- **WORK REQUEST**: Using the records below, output the stretch that opens with the line containing "5. Once a complaint" and closes with the line containing "6. If this fails", exactly and including both lines, with nothing more.

- **MATERIAL FOR THIS TASK**:
-- -- --

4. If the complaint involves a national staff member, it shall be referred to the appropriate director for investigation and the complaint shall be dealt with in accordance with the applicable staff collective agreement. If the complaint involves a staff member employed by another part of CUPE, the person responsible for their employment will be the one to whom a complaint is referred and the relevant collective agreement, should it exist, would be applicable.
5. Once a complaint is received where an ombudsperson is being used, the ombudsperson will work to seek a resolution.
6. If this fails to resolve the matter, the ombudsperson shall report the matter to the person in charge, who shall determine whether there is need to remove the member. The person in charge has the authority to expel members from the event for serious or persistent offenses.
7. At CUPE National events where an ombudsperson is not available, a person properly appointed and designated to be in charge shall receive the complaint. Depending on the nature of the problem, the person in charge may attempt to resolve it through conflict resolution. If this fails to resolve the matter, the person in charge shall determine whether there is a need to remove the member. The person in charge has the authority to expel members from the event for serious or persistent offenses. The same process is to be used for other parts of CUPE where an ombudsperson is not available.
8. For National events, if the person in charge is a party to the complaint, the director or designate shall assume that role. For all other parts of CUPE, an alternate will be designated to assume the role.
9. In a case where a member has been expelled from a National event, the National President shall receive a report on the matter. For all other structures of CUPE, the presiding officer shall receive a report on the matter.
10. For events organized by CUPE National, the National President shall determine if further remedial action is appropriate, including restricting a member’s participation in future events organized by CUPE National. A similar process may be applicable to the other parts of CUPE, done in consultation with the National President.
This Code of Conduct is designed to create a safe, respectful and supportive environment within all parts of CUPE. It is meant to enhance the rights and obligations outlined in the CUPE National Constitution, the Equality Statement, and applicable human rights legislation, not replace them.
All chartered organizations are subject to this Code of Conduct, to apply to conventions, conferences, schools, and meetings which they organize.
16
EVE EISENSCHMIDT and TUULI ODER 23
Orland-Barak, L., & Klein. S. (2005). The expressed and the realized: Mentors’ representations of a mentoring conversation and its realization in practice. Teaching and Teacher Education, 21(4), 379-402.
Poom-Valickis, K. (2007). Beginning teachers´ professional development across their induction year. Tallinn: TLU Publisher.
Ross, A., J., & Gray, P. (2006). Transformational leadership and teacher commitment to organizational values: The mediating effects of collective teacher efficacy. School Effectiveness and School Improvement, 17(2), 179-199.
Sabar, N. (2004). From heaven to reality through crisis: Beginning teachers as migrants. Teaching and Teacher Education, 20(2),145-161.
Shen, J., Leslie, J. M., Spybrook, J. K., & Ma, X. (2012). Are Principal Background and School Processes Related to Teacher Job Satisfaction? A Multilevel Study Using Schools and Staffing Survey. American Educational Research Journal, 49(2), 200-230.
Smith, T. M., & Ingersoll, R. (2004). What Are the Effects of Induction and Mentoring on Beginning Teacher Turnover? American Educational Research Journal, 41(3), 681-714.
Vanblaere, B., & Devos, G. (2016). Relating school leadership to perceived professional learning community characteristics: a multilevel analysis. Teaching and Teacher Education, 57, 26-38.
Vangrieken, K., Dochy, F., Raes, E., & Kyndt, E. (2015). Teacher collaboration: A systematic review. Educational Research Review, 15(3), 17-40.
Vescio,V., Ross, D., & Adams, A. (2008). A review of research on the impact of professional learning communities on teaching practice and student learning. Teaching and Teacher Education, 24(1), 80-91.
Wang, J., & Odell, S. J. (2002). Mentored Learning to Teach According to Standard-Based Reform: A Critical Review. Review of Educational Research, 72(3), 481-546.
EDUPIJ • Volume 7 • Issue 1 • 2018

-- -- --

- **EXERCISE ANSWER**:
5. Once a complaint is received where an ombudsperson is being used, the ombudsperson will work to seek a resolution.
6. If this fails to resolve the matter, the ombudsperson shall report the matter to the person in charge, who shall determine whether there is need to remove the member. The person in charge has the authority to expel members from the event for serious or persistent offenses.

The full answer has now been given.